Menjaga Kemudi di Tengah Ketidakpastian: Optimisme dan Realitas Ketahanan Ekonomi Indonesia
- account_circle Zulia Rahmawati
- calendar_month Jumat, 1 Mei 2026
- visibility 99
- print Cetak

Zulia Rahmawati, mahasiswi Program Studi Akuntansi Universitas Nahdlatul Ulama Indonesia (UNUSIA) semester 4, penulis artikel tentang ketahanan ekonomi Indonesia di tengah ketidakpastian global.
info Atur ukuran teks artikel ini untuk mendapatkan pengalaman membaca terbaik.

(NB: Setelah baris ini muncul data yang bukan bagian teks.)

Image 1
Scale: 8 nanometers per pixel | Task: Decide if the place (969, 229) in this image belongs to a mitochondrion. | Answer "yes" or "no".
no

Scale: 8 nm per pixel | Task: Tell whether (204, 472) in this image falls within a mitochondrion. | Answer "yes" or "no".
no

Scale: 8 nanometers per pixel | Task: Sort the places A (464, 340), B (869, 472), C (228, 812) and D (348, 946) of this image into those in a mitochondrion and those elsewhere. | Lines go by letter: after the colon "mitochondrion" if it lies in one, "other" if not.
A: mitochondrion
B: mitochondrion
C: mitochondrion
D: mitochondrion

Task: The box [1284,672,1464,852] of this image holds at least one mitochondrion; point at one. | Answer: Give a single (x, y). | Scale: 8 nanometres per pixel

Di tengah kondisi ekonomi global yang kian sulit diprediksi, pernyataan Menteri Keuangan mengenai kondisi APBN yang sehat dan kuat membawa angin segar sekaligus tanggung jawab besar bagi seluruh pemangku kepentingan ekonomi. Berita utama Kementerian Keuangan baru-baru ini menegaskan bahwa ,Indonesia memiliki bantalan fiskal yang cukup untuk meredam guncangan eksternal. Namun, di balik optimisme tersebut, terdapat narasi penting mengenai disiplin manajerial dan tantangan struktural yang harus terus dikawal agar stabilitas ini bukan sekadar angka di atas kertas, melainkan berdampak nyata pada kesejahteraan masyarakat.
Salah satu poin penting dari laporan tersebut adalah efektivitas cash management pemerintah. Keputusan menempatkan likuiditas sebesar Rp300 triliun di sektor perbankan merupakan langkah strategis yang cerdas. Dalam teori makroekonomi, likuiditas adalah darah bagi roda perekonomian. Dengan memastikan perbankan memiliki ruang gerak yang cukup untuk menyalurkan kredit, pemerintah secara tidak langsung sedang memompa jantung sektor riil. Langkah proaktif ini membuktikan bahwa pemerintah tidak lagi sekadar menjadi “pemadam kebakaran” saat krisis terjadi, melainkan telah bertransformasi menjadi pengelola risiko yang antisipatif.
Namun, kekuatan APBN tidak hanya diukur dari seberapa banyak uang yang tersimpan di kas negara, melainkan dari seberapa adil uang tersebut didistribusikan. Kebijakan mengenai subsidi tepat sasaran yang disinggung oleh Menkeu merupakan isu sensitif namun mutlak diperlukan. Selama bertahun-tahun, anggaran negara sering kali terbebani oleh subsidi energi yang dinikmati oleh kelompok ekonomi menengah ke atas. Pergeseran paradigma menuju subsidi yang berbasis pada profil penerima, bukan pada komoditas adalah langkah berani untuk mewujudkan keadilan sosial sekaligus menjaga kesehatan fiskal. Transisi ini memang tidak mudah dan memerlukan akurasi data yang tinggi agar tidak menimbulkan gejolak sosial, namun inilah satu-satunya jalan agar APBN tidak bocor untuk kepentingan yang tidak mendesak.